Of er nu met de gezinsleden of met het personeel wordt gemolken, fouten sluipen er gemakkelijk in bij de melkroutine. Een controle van de routine en trainingen voor de melk(st)ers kunnen helpen.
Er wordt twee- of driemaal per dag gemolken. Als er knelpunten zijn in de vaktechnische uitvoering, heeft dat ongewenste gevolgen. Het melkproces is namelijk voor een aandeel 30 procent van invloed voor de uiergezondheid, naast de melkproductie en duur van de totale melktijd per dag. Het is dus de moeite waard om veel aandacht te besteden aan de uitvoering van het melken. Een controle van de eigen melkroutine kan helpen fouten te ontdekken en trainingen daarna kunnen de melk(st)ers helpen de juiste routines te gaan gebruiken.

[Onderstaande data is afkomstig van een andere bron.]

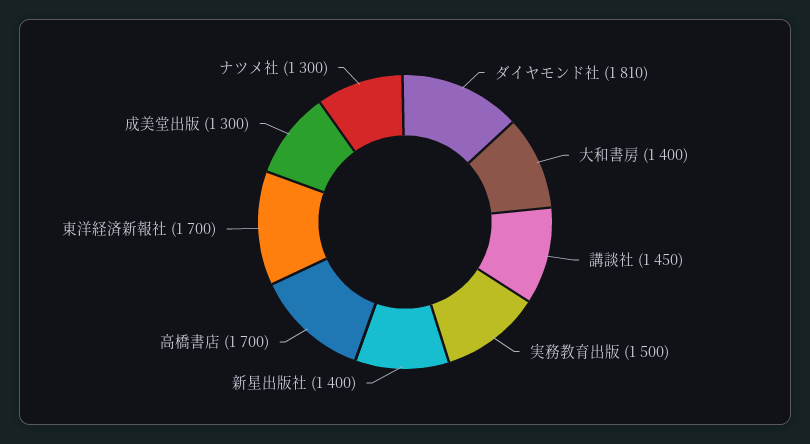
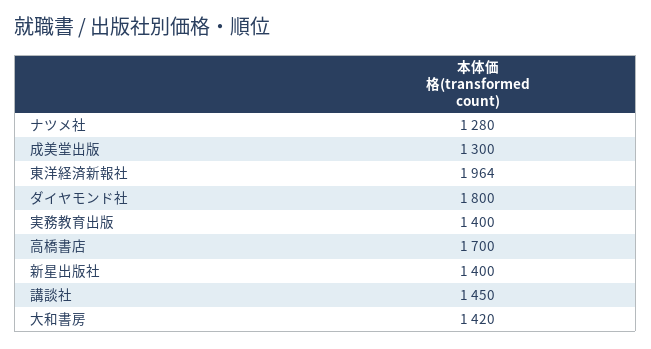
  {
-   "ダイヤモンド社": 1810,
+   "ダイヤモンド社": 1800,
-   "大和書房": 1400,
+   "大和書房": 1420,
    "講談社": 1450,
-   "実務教育出版": 1500,
+   "実務教育出版": 1400,
    "新星出版社": 1400,
    "高橋書店": 1700,
-   "東洋経済新報社": 1700,
+   "東洋経済新報社": 1964,
    "成美堂出版": 1300,
-   "ナツメ社": 1300
+   "ナツメ社": 1280
  }

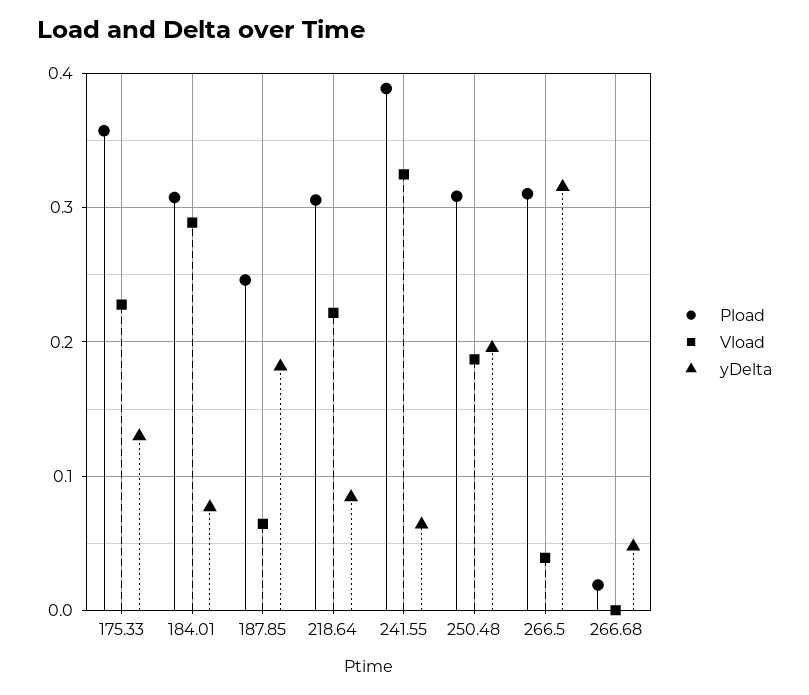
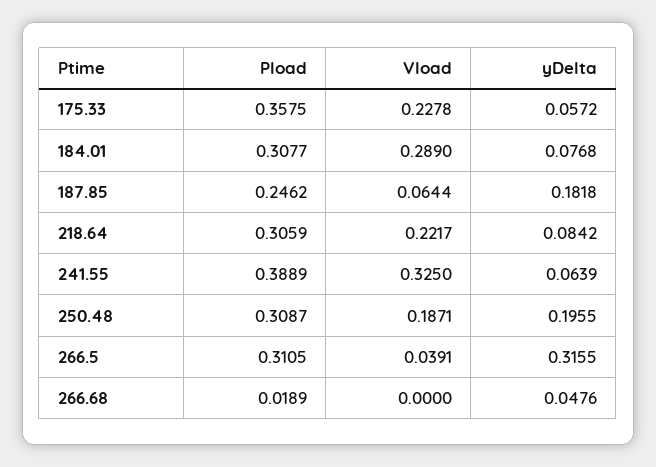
  {
    "Pload": {
      "175.33": 0.3575,
      "184.01": 0.3077,
      "187.85": 0.2462,
      "218.64": 0.3059,
      "241.55": 0.3889,
      "250.48": 0.3087,
      "266.5": 0.3105,
      "266.68": 0.0189
    },
    "Vload": {
      "175.33": 0.2278,
      "184.01": 0.289,
      "187.85": 0.0644,
      "218.64": 0.2217,
      "241.55": 0.325,
      "250.48": 0.1871,
      "266.5": 0.0391,
      "266.68": 0
    },
    "yDelta": {
-     "175.33": 0.13,
+     "175.33": 0.0572,
      "184.01": 0.0768,
      "187.85": 0.1818,
      "218.64": 0.0842,
      "241.55": 0.0639,
      "250.48": 0.1955,
      "266.5": 0.3155,
      "266.68": 0.0476
    }
  }

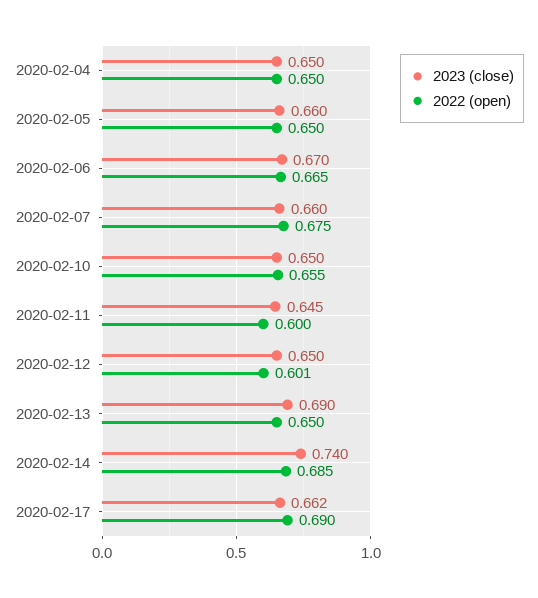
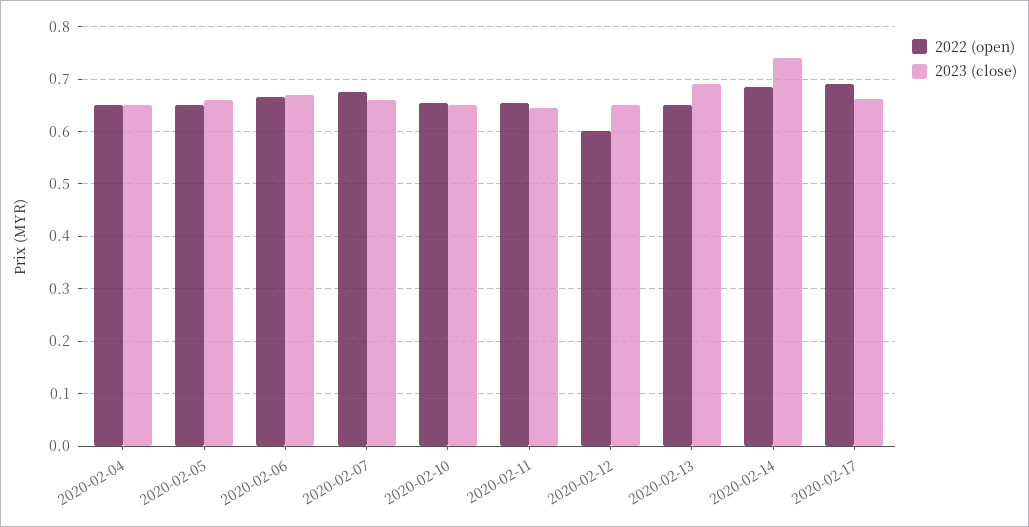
  {
    "2023 (close)": {
      "2020-02-04": 0.65,
      "2020-02-05": 0.66,
      "2020-02-06": 0.67,
      "2020-02-07": 0.66,
      "2020-02-10": 0.65,
      "2020-02-11": 0.645,
      "2020-02-12": 0.65,
      "2020-02-13": 0.69,
      "2020-02-14": 0.74,
      "2020-02-17": 0.662
    },
    "2022 (open)": {
      "2020-02-04": 0.65,
      "2020-02-05": 0.65,
      "2020-02-06": 0.665,
      "2020-02-07": 0.675,
      "2020-02-10": 0.655,
-     "2020-02-11": 0.6,
+     "2020-02-11": 0.66,
      "2020-02-12": 0.601,
      "2020-02-13": 0.65,
      "2020-02-14": 0.685,
      "2020-02-17": 0.69
    }
  }

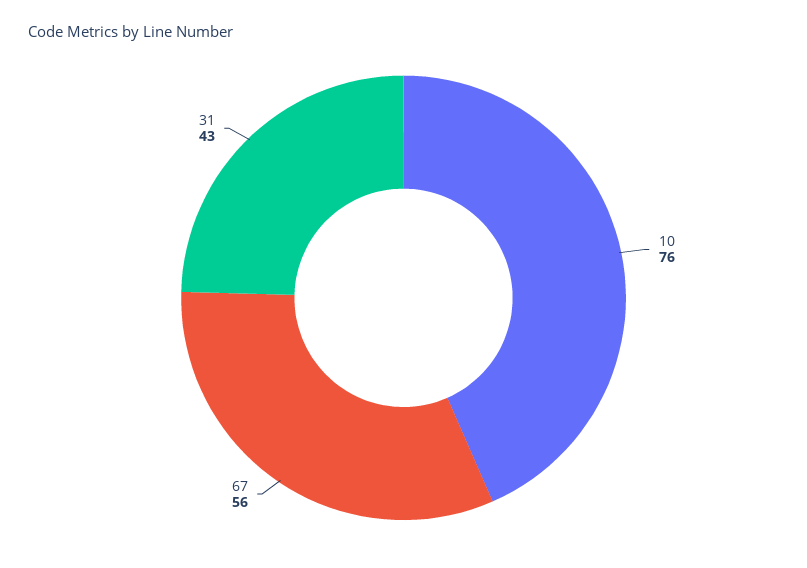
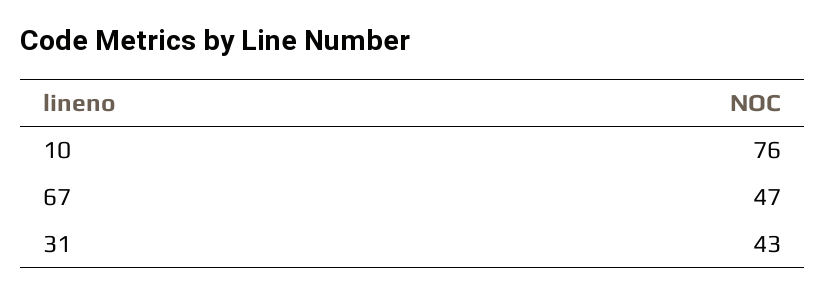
  {
    "10": 76,
-   "67": 56,
+   "67": 47,
    "31": 43
  }

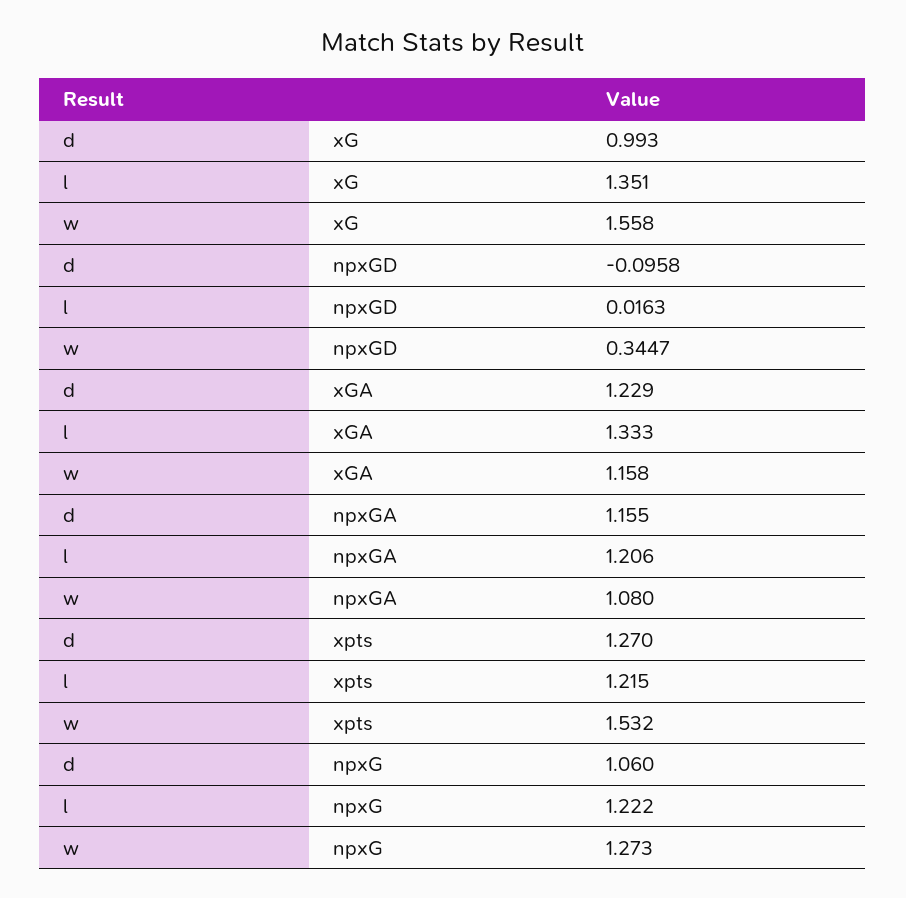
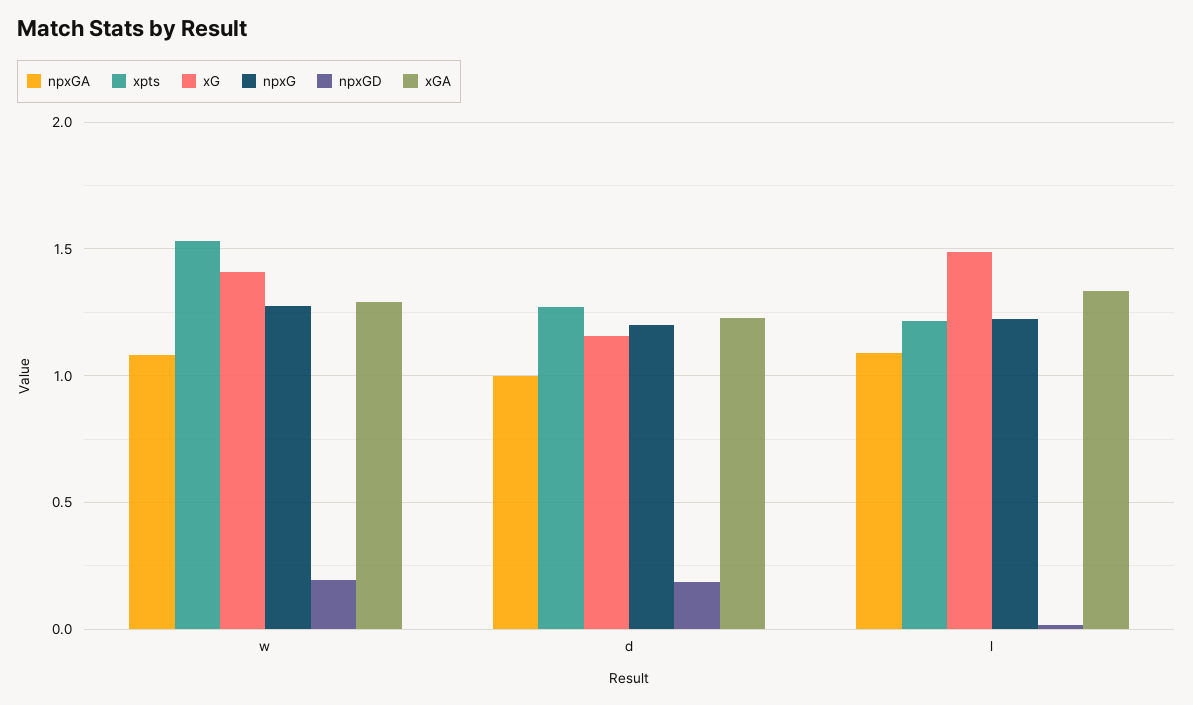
  {
    "xG": {
-     "d": 0.993,
+     "d": 1.15,
-     "l": 1.351,
+     "l": 1.5,
-     "w": 1.558
+     "w": 1.4
    },
    "npxGD": {
-     "d": -0.0958,
+     "d": 0.2,
      "l": 0.0163,
-     "w": 0.3447
+     "w": 0.2
    },
    "xGA": {
      "d": 1.229,
      "l": 1.333,
-     "w": 1.158
+     "w": 1.3
    },
    "npxGA": {
-     "d": 1.155,
+     "d": 1,
-     "l": 1.206,
+     "l": 1.1,
      "w": 1.08
    },
    "xpts": {
      "d": 1.27,
      "l": 1.215,
      "w": 1.532
    },
    "npxG": {
-     "d": 1.06,
+     "d": 1.2,
      "l": 1.222,
      "w": 1.273
    }
  }

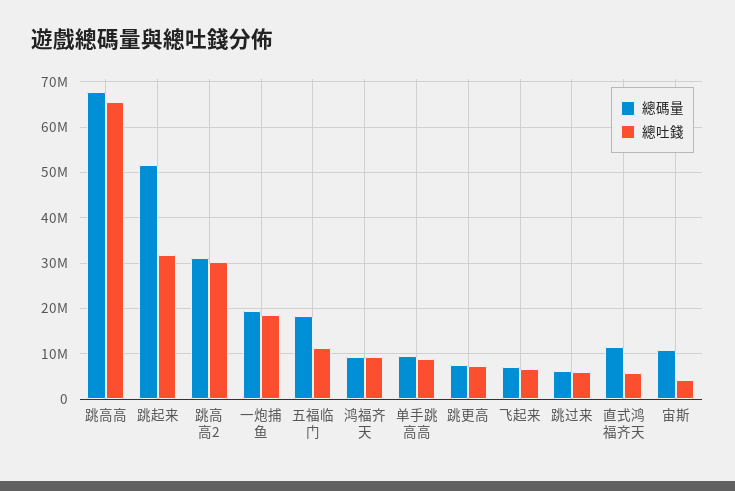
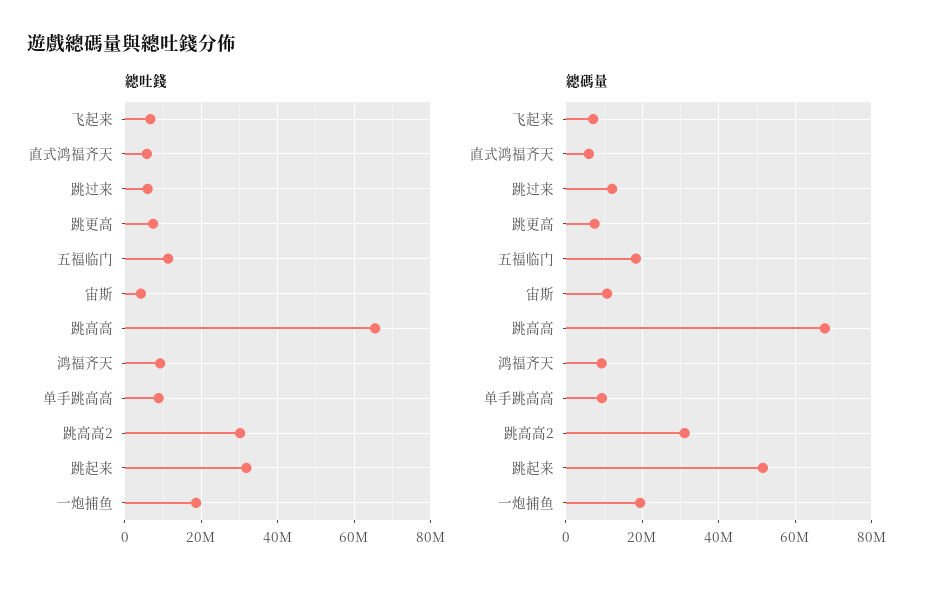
  {
    "總碼量": {
      "跳高高": 68000000,
      "跳起来": 52000000,
      "跳高高2": 32000000,
      "一炮捕鱼": 20000000,
      "五福临门": 18000000,
      "鸿福齐天": 10000000,
      "单手跳高高": 10000000,
      "跳更高": 8000000,
      "飞起来": 8000000,
-     "跳过来": 6000000,
+     "跳过来": 12000000,
-     "直式鸿福齐天": 12000000,
+     "直式鸿福齐天": 6000000,
      "宙斯": 10000000
    },
    "總吐錢": {
      "跳高高": 66000000,
      "跳起来": 32000000,
      "跳高高2": 30000000,
      "一炮捕鱼": 18000000,
      "五福临门": 12000000,
      "鸿福齐天": 10000000,
      "单手跳高高": 8000000,
      "跳更高": 8000000,
      "飞起来": 6000000,
      "跳过来": 6000000,
      "直式鸿福齐天": 6000000,
      "宙斯": 4000000
    }
  }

Dierenartsenpraktijk Ottersberg (D) ontwikkelde zelf een melkroutinecontrole in combinatie met een trainingsmodel. Informatie en tips hieruit:
1. Hoe wordt gemolken?
Als eerste worden de huidige melkwerkzaamheden gecontroleerd, gedocumenteerd en geëvalueerd. Hiervoor worden de melktijden geregistreerd, de uitvoering van de arbeidsstappen geobserveerd en beoordelingen bij de koe uitgevoerd: voor een adequaat resultaat wordt minstens 1 uur van de melkroutine geobserveerd en wordt bij minstens 10 procent van de koppel de punten bij de koe geobserveerd. Daarnaast wordt gecontroleerd of de taakverdeling en samenwerking tussen de melk(st)ers doelmatig is. Beide punten zijn belangrijke ‘stelschroeven’ voor een efficiënt melkproces. Duidelijke regels leiden hierbij tot geroutineerd werken met weinig fouten en tevreden medewerkers. Bij de taakverdeling wordt onderscheid gemaakt tussen een territoriale en een sequentiële melkroutine:
- De territoriale melkroutine: hierbij worden aan iedere melk(st)er vaste gebieden (bijvoorbeeld melkstands 1 tot en met 5) toegewezen en voert hij of zij alle taken in dat gebied alleen uit.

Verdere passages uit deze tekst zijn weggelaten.